Quelles sont les dispositions que l’APTN prend pour pallier aussi bien cette situation, que pour faire en sorte que la destination Niger soit encore fréquentable et pour que le pays retrouve son rang de destination internationale?

Pour que le Niger redevienne une ‘‘grande destination internationale’’, il faudrait que le contexte mondial change et que la situation sécuritaire générale au sahel s’améliore.

Nous demeurons cependant conscients, qu’Il faut une synergie de tous les acteurs et institutions concernées en vue de rebondir sur la crise à travers des actions ciblées et harmonisées visant à promouvoir et à développer le tourisme interne comme levier pour la reprise économique du pays.

Il nous faut aussi actualiser et adapter nos stratégies et plans d’actions face au nouveau contexte qui est en train de s’imposer. Les nigériens voyagent beaucoup et pour preuve, nous avons près d’une vingtaine de compagnies de transport terrestre qui sont en bonne santé économique.

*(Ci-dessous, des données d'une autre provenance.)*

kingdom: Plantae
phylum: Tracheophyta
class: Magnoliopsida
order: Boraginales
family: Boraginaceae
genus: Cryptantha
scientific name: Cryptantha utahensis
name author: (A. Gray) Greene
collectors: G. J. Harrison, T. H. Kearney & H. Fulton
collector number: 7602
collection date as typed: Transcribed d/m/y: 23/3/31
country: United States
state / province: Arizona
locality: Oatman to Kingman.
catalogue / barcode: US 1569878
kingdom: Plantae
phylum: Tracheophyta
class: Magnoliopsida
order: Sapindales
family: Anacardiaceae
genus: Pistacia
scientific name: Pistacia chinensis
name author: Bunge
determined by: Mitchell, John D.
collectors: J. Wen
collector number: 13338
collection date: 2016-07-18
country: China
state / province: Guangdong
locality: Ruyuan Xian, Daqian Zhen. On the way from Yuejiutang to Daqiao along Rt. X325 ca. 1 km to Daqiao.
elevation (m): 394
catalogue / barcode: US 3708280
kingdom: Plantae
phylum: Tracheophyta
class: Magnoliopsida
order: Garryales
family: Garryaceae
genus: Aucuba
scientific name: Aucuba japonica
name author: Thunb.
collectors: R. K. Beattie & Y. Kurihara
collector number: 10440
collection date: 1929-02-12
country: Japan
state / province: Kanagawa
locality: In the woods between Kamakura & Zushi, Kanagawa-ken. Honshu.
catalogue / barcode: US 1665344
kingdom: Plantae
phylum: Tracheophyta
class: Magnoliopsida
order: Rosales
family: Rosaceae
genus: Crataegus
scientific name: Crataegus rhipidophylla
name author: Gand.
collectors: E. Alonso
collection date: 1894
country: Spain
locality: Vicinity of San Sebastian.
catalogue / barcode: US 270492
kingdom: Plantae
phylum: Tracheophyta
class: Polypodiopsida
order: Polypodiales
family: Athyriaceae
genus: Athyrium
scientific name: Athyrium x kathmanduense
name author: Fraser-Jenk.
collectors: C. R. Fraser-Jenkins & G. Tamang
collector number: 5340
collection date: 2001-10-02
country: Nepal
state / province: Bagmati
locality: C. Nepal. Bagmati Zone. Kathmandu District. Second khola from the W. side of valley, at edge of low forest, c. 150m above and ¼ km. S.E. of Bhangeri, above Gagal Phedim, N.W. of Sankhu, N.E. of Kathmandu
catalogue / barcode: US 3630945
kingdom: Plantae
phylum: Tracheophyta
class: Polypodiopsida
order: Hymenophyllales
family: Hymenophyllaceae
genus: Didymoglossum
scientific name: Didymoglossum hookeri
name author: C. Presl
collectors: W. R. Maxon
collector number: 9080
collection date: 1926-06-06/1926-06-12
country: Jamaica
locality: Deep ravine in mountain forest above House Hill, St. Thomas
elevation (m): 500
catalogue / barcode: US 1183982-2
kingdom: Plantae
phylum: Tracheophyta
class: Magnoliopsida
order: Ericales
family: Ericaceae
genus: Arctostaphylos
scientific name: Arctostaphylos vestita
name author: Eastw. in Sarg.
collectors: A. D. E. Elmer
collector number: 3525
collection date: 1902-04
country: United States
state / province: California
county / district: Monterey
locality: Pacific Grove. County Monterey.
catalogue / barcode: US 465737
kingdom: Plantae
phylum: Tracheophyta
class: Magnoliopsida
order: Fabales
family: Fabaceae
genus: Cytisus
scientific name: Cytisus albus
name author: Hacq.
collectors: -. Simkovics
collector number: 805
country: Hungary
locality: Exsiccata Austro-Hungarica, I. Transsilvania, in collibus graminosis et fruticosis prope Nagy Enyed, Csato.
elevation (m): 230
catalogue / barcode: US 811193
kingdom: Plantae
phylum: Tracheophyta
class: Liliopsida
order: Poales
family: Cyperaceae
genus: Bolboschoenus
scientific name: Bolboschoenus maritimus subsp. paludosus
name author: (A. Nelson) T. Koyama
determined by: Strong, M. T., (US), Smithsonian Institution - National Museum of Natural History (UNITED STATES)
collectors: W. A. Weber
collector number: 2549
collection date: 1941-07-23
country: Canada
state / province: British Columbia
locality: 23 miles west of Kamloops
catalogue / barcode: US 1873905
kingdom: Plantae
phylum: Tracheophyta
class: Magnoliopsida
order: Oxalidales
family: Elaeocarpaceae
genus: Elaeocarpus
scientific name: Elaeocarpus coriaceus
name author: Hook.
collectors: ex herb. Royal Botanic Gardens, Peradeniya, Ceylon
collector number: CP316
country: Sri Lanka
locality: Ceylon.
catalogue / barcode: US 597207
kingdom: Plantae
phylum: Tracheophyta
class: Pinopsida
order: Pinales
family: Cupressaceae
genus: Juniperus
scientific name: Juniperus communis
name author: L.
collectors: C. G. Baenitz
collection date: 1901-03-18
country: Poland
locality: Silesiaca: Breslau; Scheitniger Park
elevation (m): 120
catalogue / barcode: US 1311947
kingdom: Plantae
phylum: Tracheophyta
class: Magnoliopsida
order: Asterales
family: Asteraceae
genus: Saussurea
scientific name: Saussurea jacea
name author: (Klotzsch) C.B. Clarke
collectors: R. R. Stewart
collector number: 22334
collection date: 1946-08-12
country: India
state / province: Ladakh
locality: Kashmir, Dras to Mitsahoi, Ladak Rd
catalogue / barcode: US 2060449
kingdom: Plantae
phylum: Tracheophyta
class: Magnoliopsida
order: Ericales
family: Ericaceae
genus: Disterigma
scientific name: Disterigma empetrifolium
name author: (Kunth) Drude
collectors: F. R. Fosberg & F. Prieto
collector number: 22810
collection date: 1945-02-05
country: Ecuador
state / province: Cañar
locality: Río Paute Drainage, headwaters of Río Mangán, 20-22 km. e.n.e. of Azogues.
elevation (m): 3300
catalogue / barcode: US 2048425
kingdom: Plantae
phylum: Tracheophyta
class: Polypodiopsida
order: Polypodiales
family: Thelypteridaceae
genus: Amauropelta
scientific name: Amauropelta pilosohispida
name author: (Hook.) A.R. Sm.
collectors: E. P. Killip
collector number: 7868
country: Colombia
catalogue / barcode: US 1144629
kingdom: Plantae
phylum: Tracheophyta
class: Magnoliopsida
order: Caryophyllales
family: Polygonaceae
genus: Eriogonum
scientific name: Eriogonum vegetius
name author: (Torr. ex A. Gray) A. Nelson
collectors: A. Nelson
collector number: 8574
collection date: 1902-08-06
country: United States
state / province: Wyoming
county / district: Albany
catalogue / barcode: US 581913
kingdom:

Il nous reste à capitaliser ce potentiel. Actuellement, 78% des clients de nos structures d’hébergement sont constitués d’étrangers en séjour ou de passage au Niger. Notre stratégie vise à casser cette dépendance en favorisant le développement d’un tourisme domestique.

Il s’agit d’amener les Nigériens à visiter leur pays. Nous comptons, à travers des actions ciblées et harmonisées, promouvoir et développer le tourisme interne comme levier pour la reprise économique du pays. Pour cela une stratégie doit être mise sur pied, en synergie avec tous les acteurs du secteur ou concernés.

Il s’agit des privés pour concevoir une offre et une stratégie attractive aux nationaux et à l’Etat pour trouver des mesures d’accompagnements aux privés pour qu’ils adaptent leurs offres à la bourse des Nigériens.

Il y a aussi la synergie à créer entre  les institutionnels comme les Ministères de la Renaissance Culturelle pour les évènements et patrimoines culturels ; de l’environnement pour les parcs et réserves naturelles ; de l’intérieur et de la sécurité publique pour les facilités de déplacement et la sécurité ; du transport ; de la jeunesse et sport pour les manifestations sportives internationales ; de l’Agence Nigérienne pour l’Economie des Conférences (ANEC) et de l’Agence de Promotion Touristique du Niger (APTN) pour la stratégie de marketing et de la promotion de la destination Niger.

Il s’agira pour nous de nous conformer à la recommandation de l’OMT (Organisation Mondiale du Tourisme), qui préconise le changement d’indicateurs de réussite touristique qui sont à présent focalisés sur le nombre d’arrivées de touristes internationaux.

Cela pourrait être remplacé par de nouveaux paramètres (tels que les taux de dépenses touristiques ou de remplissage des hébergements) qui permettraient de recentrer le cœur de l’activité sur le local et le régional plutôt que sur l’extérieur. Nous comptons aussi mettre sur pied une stratégie de communication efficace sur le Niger et ses merveilles touristiques.

Cette offensive se fera en direction de nos compatriotes pour surmonter certaines lourdeurs culturelles et les incompréhensions sur le tourisme. Nous ciblons aussi le tourisme intérieur et intra régional en Afrique, afin de réduire la vulnérabilité et la dépendance des marchés internationaux et développer des produits innovants à circuit court qui remettent les communautés locales au cœur de la réflexion et valorisent la diversité du continent.